REQUIRED WORK: Restate the entries below in full, exactly as they read, but without pictures.

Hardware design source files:
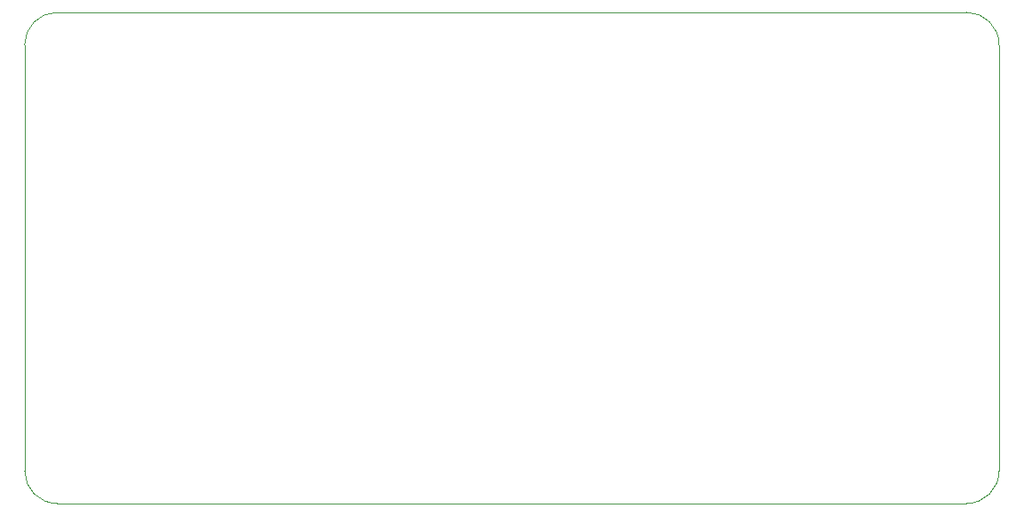
<source format=gbr>
%TF.GenerationSoftware,KiCad,Pcbnew,9.0.6*%
%TF.CreationDate,2026-01-03T14:52:23+08:00*%
%TF.ProjectId,HackPad,4861636b-5061-4642-9e6b-696361645f70,rev?*%
%TF.SameCoordinates,Original*%
%TF.FileFunction,Profile,NP*%
%FSLAX46Y46*%
G04 Gerber Fmt 4.6, Leading zero omitted, Abs format (unit mm)*
G04 Created by KiCad (PCBNEW 9.0.6) date 2026-01-03 14:52:23*
%MOMM*%
%LPD*%
G01*
G04 APERTURE LIST*
%TA.AperFunction,Profile*%
%ADD10C,0.050000*%
%TD*%
G04 APERTURE END LIST*
D10*
X53200000Y-57500000D02*
G75*
G02*
X56300000Y-54400000I3100000J0D01*
G01*
X146100000Y-98200000D02*
G75*
G02*
X143000000Y-101300000I-3100000J0D01*
G01*
X56300000Y-101300000D02*
G75*
G02*
X53200000Y-98200000I0J3100000D01*
G01*
X53200000Y-98200000D02*
X53200000Y-57500000D01*
X56300000Y-54400000D02*
X143000000Y-54400000D01*
X143000000Y-101300000D02*
X56300000Y-101300000D01*
X143000000Y-54400000D02*
G75*
G02*
X146100000Y-57500000I0J-3100000D01*
G01*
X146100000Y-57500000D02*
X146100000Y-98200000D01*
M02*

</source>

EXERCISE RESULT:
<source format=gbr>
%TF.GenerationSoftware,KiCad,Pcbnew,9.0.6*%
%TF.CreationDate,2026-01-03T14:52:23+08:00*%
%TF.ProjectId,HackPad,4861636b-5061-4642-9e6b-696361645f70,rev?*%
%TF.SameCoordinates,Original*%
%TF.FileFunction,Profile,NP*%
%FSLAX46Y46*%
G04 Gerber Fmt 4.6, Leading zero omitted, Abs format (unit mm)*
G04 Created by KiCad (PCBNEW 9.0.6) date 2026-01-03 14:52:23*
%MOMM*%
%LPD*%
G01*
G04 APERTURE LIST*
%TA.AperFunction,Profile*%
%ADD10C,0.050000*%
%TD*%
G04 APERTURE END LIST*
D10*
X53200000Y-57500000D02*
G75*
G02*
X56300000Y-54400000I3100000J0D01*
G01*
X146100000Y-98200000D02*
G75*
G02*
X143000000Y-101300000I-3100000J0D01*
G01*
X56300000Y-101300000D02*
G75*
G02*
X53200000Y-98200000I0J3100000D01*
G01*
X53200000Y-98200000D02*
X53200000Y-57500000D01*
X56300000Y-54400000D02*
X143000000Y-54400000D01*
X143000000Y-101300000D02*
X56300000Y-101300000D01*
X143000000Y-54400000D02*
G75*
G02*
X146100000Y-57500000I0J-3100000D01*
G01*
X146100000Y-57500000D02*
X146100000Y-98200000D01*
M02*

</source>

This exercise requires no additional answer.